[Stored data entries]
Segment Open

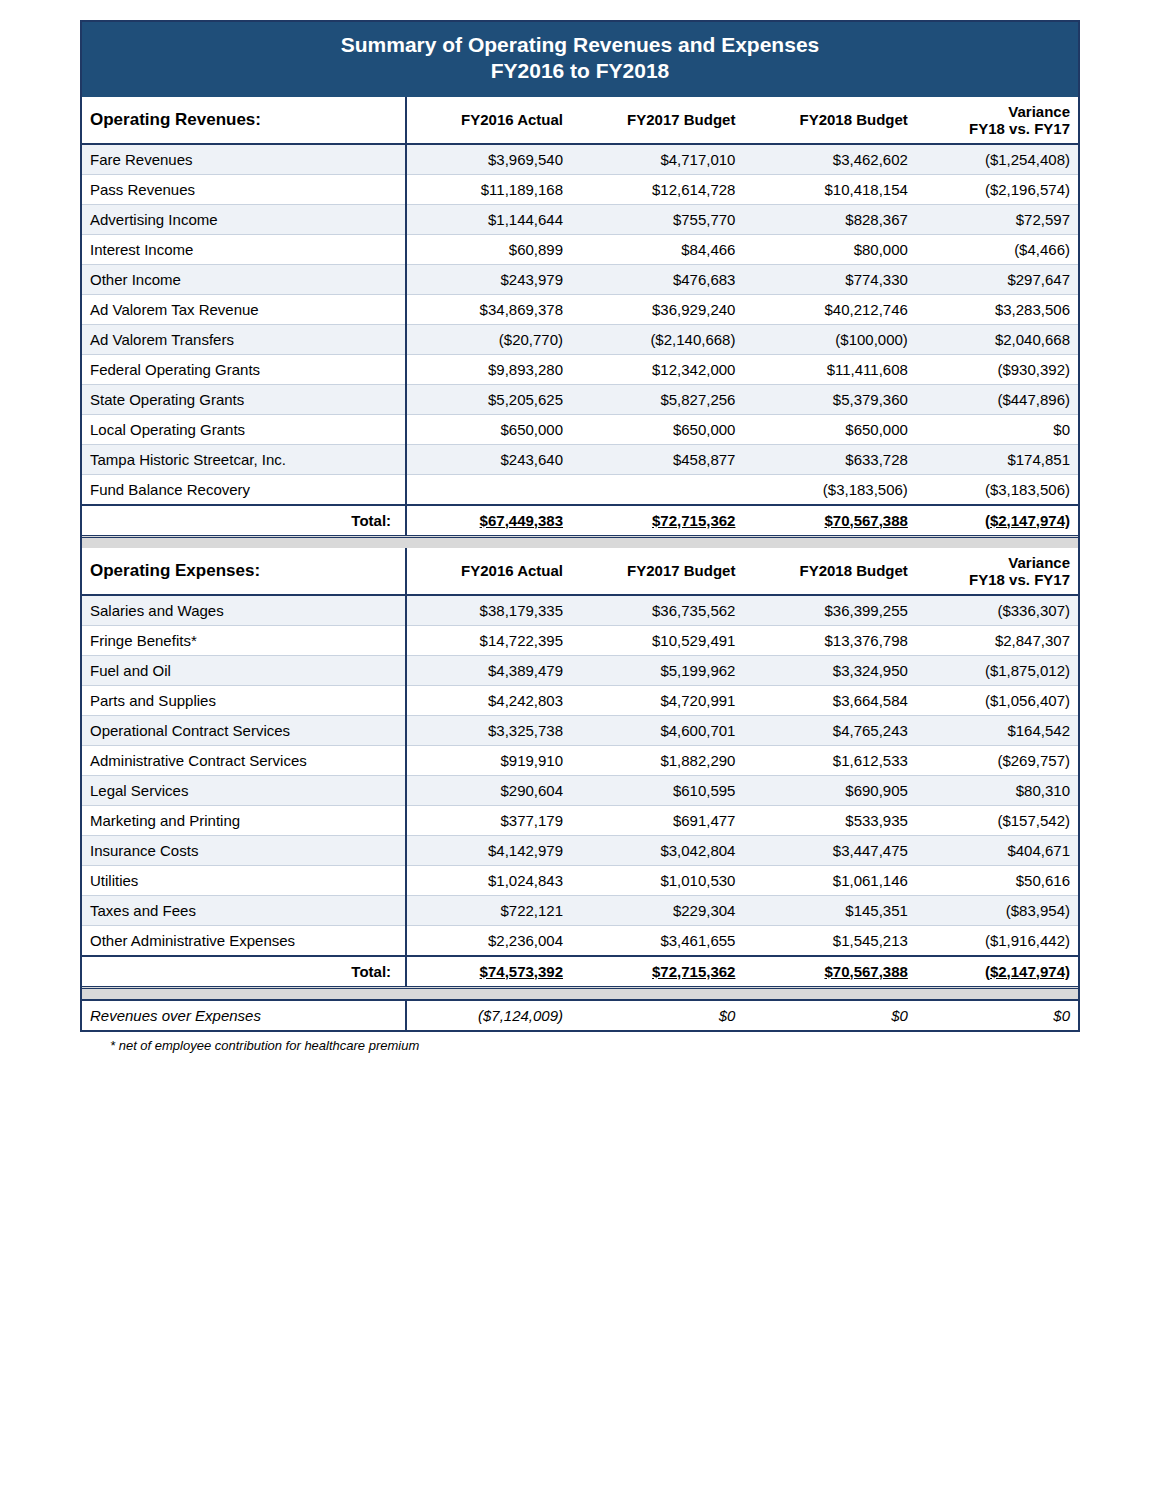Summary of Operating Revenues and Expenses FY2016 to FY2018
| Operating Revenues: | FY2016 Actual | FY2017 Budget | FY2018 Budget | Variance FY18 vs. FY17 |
| --- | --- | --- | --- | --- |
| Fare Revenues | $3,969,540 | $4,717,010 | $3,462,602 | ($1,254,408) |
| Pass Revenues | $11,189,168 | $12,614,728 | $10,418,154 | ($2,196,574) |
| Advertising Income | $1,144,644 | $755,770 | $828,367 | $72,597 |
| Interest Income | $60,899 | $84,466 | $80,000 | ($4,466) |
| Other Income | $243,979 | $476,683 | $774,330 | $297,647 |
| Ad Valorem Tax Revenue | $34,869,378 | $36,929,240 | $40,212,746 | $3,283,506 |
| Ad Valorem Transfers | ($20,770) | ($2,140,668) | ($100,000) | $2,040,668 |
| Federal Operating Grants | $9,893,280 | $12,342,000 | $11,411,608 | ($930,392) |
| State Operating Grants | $5,205,625 | $5,827,256 | $5,379,360 | ($447,896) |
| Local Operating Grants | $650,000 | $650,000 | $650,000 | $0 |
| Tampa Historic Streetcar, Inc. | $243,640 | $458,877 | $633,728 | $174,851 |
| Fund Balance Recovery | | | ($3,183,506) | ($3,183,506) |
| Total: | $67,449,383 | $72,715,362 | $70,567,388 | ($2,147,974) |
| Operating Expenses: | FY2016 Actual | FY2017 Budget | FY2018 Budget | Variance FY18 vs. FY17 |
| Salaries and Wages | $38,179,335 | $36,735,562 | $36,399,255 | ($336,307) |
| Fringe Benefits* | $14,722,395 | $10,529,491 | $13,376,798 | $2,847,307 |
| Fuel and Oil | $4,389,479 | $5,199,962 | $3,324,950 | ($1,875,012) |
| Parts and Supplies | $4,242,803 | $4,720,991 | $3,664,584 | ($1,056,407) |
| Operational Contract Services | $3,325,738 | $4,600,701 | $4,765,243 | $164,542 |
| Administrative Contract Services | $919,910 | $1,882,290 | $1,612,533 | ($269,757) |
| Legal Services | $290,604 | $610,595 | $690,905 | $80,310 |
| Marketing and Printing | $377,179 | $691,477 | $533,935 | ($157,542) |
| Insurance Costs | $4,142,979 | $3,042,804 | $3,447,475 | $404,671 |
| Utilities | $1,024,843 | $1,010,530 | $1,061,146 | $50,616 |
| Taxes and Fees | $722,121 | $229,304 | $145,351 | ($83,954) |
| Other Administrative Expenses | $2,236,004 | $3,461,655 | $1,545,213 | ($1,916,442) |
| Total: | $74,573,392 | $72,715,362 | $70,567,388 | ($2,147,974) |
| Revenues over Expenses | ($7,124,009) | $0 | $0 | $0 |
* net of employee contribution for healthcare premium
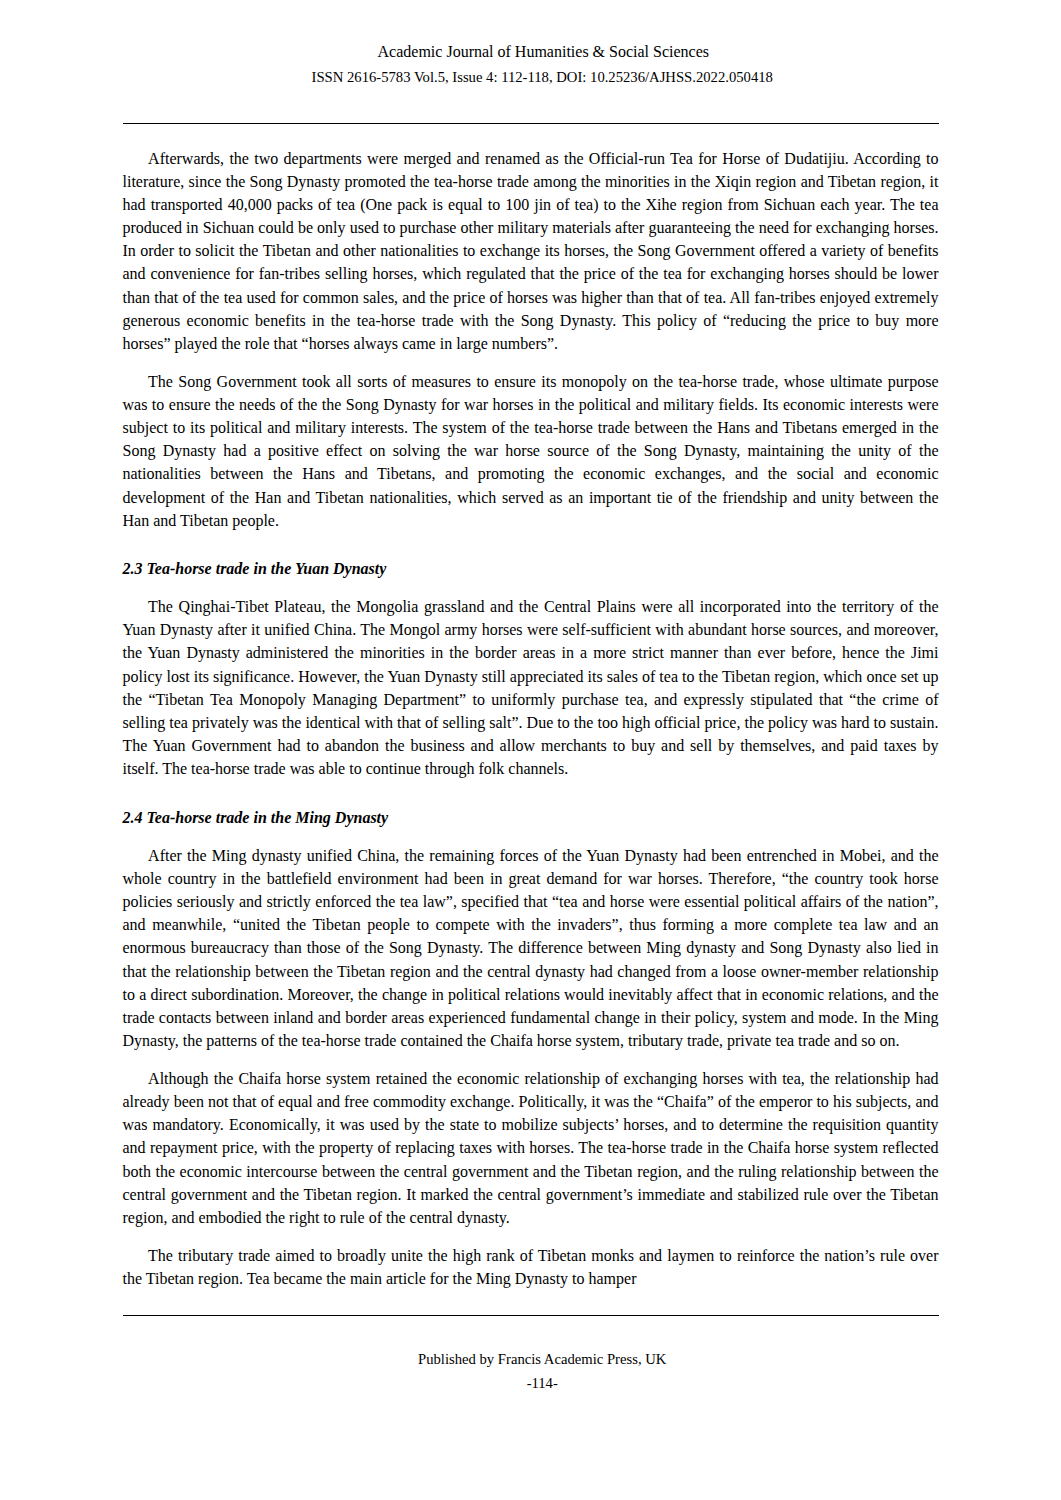Academic Journal of Humanities & Social Sciences
ISSN 2616-5783 Vol.5, Issue 4: 112-118, DOI: 10.25236/AJHSS.2022.050418
Afterwards, the two departments were merged and renamed as the Official-run Tea for Horse of Dudatijiu. According to literature, since the Song Dynasty promoted the tea-horse trade among the minorities in the Xiqin region and Tibetan region, it had transported 40,000 packs of tea (One pack is equal to 100 jin of tea) to the Xihe region from Sichuan each year. The tea produced in Sichuan could be only used to purchase other military materials after guaranteeing the need for exchanging horses. In order to solicit the Tibetan and other nationalities to exchange its horses, the Song Government offered a variety of benefits and convenience for fan-tribes selling horses, which regulated that the price of the tea for exchanging horses should be lower than that of the tea used for common sales, and the price of horses was higher than that of tea. All fan-tribes enjoyed extremely generous economic benefits in the tea-horse trade with the Song Dynasty. This policy of “reducing the price to buy more horses” played the role that “horses always came in large numbers”.
The Song Government took all sorts of measures to ensure its monopoly on the tea-horse trade, whose ultimate purpose was to ensure the needs of the the Song Dynasty for war horses in the political and military fields. Its economic interests were subject to its political and military interests. The system of the tea-horse trade between the Hans and Tibetans emerged in the Song Dynasty had a positive effect on solving the war horse source of the Song Dynasty, maintaining the unity of the nationalities between the Hans and Tibetans, and promoting the economic exchanges, and the social and economic development of the Han and Tibetan nationalities, which served as an important tie of the friendship and unity between the Han and Tibetan people.
2.3 Tea-horse trade in the Yuan Dynasty
The Qinghai-Tibet Plateau, the Mongolia grassland and the Central Plains were all incorporated into the territory of the Yuan Dynasty after it unified China. The Mongol army horses were self-sufficient with abundant horse sources, and moreover, the Yuan Dynasty administered the minorities in the border areas in a more strict manner than ever before, hence the Jimi policy lost its significance. However, the Yuan Dynasty still appreciated its sales of tea to the Tibetan region, which once set up the “Tibetan Tea Monopoly Managing Department” to uniformly purchase tea, and expressly stipulated that “the crime of selling tea privately was the identical with that of selling salt”. Due to the too high official price, the policy was hard to sustain. The Yuan Government had to abandon the business and allow merchants to buy and sell by themselves, and paid taxes by itself. The tea-horse trade was able to continue through folk channels.
2.4 Tea-horse trade in the Ming Dynasty
After the Ming dynasty unified China, the remaining forces of the Yuan Dynasty had been entrenched in Mobei, and the whole country in the battlefield environment had been in great demand for war horses. Therefore, “the country took horse policies seriously and strictly enforced the tea law”, specified that “tea and horse were essential political affairs of the nation”, and meanwhile, “united the Tibetan people to compete with the invaders”, thus forming a more complete tea law and an enormous bureaucracy than those of the Song Dynasty. The difference between Ming dynasty and Song Dynasty also lied in that the relationship between the Tibetan region and the central dynasty had changed from a loose owner-member relationship to a direct subordination. Moreover, the change in political relations would inevitably affect that in economic relations, and the trade contacts between inland and border areas experienced fundamental change in their policy, system and mode. In the Ming Dynasty, the patterns of the tea-horse trade contained the Chaifa horse system, tributary trade, private tea trade and so on.
Although the Chaifa horse system retained the economic relationship of exchanging horses with tea, the relationship had already been not that of equal and free commodity exchange. Politically, it was the “Chaifa” of the emperor to his subjects, and was mandatory. Economically, it was used by the state to mobilize subjects’ horses, and to determine the requisition quantity and repayment price, with the property of replacing taxes with horses. The tea-horse trade in the Chaifa horse system reflected both the economic intercourse between the central government and the Tibetan region, and the ruling relationship between the central government and the Tibetan region. It marked the central government’s immediate and stabilized rule over the Tibetan region, and embodied the right to rule of the central dynasty.
The tributary trade aimed to broadly unite the high rank of Tibetan monks and laymen to reinforce the nation’s rule over the Tibetan region. Tea became the main article for the Ming Dynasty to hamper
Published by Francis Academic Press, UK
-114-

Segment Closed

*YOUR INSTRUCTIONS:* Go through the entries and copy every line that has "Actual".

*SOLUTION TO THE PROBLEM:*
| Operating Revenues: | FY2016 Actual | FY2017 Budget | FY2018 Budget | Variance FY18 vs. FY17 |
| Operating Expenses: | FY2016 Actual | FY2017 Budget | FY2018 Budget | Variance FY18 vs. FY17 |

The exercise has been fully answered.